* Task to carry out: Every record must reappear in the answer exactly as given.

* The data:

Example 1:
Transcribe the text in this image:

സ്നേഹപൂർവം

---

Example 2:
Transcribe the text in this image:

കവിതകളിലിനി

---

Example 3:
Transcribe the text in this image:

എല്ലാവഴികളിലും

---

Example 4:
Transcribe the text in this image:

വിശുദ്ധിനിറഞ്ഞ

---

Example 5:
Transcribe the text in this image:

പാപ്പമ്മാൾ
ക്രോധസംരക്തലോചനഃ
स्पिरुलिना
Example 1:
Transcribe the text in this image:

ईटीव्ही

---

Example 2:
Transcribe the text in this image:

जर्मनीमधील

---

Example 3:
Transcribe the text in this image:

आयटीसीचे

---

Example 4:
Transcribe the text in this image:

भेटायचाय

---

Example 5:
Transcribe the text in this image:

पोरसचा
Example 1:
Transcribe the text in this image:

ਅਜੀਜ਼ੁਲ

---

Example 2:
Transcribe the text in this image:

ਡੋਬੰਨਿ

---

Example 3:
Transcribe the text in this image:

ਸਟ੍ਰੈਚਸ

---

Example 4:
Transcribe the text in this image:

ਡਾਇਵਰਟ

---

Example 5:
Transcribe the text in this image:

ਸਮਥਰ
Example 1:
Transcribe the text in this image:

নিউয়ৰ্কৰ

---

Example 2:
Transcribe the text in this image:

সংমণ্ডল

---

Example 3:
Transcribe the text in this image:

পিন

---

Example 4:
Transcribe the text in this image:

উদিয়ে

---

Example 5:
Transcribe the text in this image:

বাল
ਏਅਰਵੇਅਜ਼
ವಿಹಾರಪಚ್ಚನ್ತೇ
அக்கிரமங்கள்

* Written reply:
Example 1:
Transcribe the text in this image:

സ്നേഹപൂർവം

---

Example 2:
Transcribe the text in this image:

കവിതകളിലിനി

---

Example 3:
Transcribe the text in this image:

എല്ലാവഴികളിലും

---

Example 4:
Transcribe the text in this image:

വിശുദ്ധിനിറഞ്ഞ

---

Example 5:
Transcribe the text in this image:

പാപ്പമ്മാൾ
ക്രോധസംരക്തലോചനഃ
स्पिरुलिना
Example 1:
Transcribe the text in this image:

ईटीव्ही

---

Example 2:
Transcribe the text in this image:

जर्मनीमधील

---

Example 3:
Transcribe the text in this image:

आयटीसीचे

---

Example 4:
Transcribe the text in this image:

भेटायचाय

---

Example 5:
Transcribe the text in this image:

पोरसचा
Example 1:
Transcribe the text in this image:

ਅਜੀਜ਼ੁਲ

---

Example 2:
Transcribe the text in this image:

ਡੋਬੰਨਿ

---

Example 3:
Transcribe the text in this image:

ਸਟ੍ਰੈਚਸ

---

Example 4:
Transcribe the text in this image:

ਡਾਇਵਰਟ

---

Example 5:
Transcribe the text in this image:

ਸਮਥਰ
Example 1:
Transcribe the text in this image:

নিউয়ৰ্কৰ

---

Example 2:
Transcribe the text in this image:

সংমণ্ডল

---

Example 3:
Transcribe the text in this image:

পিন

---

Example 4:
Transcribe the text in this image:

উদিয়ে

---

Example 5:
Transcribe the text in this image:

বাল
ਏਅਰਵੇਅਜ਼
ವಿಹಾರಪಚ್ಚನ್ತೇ
அக்கிரமங்கள்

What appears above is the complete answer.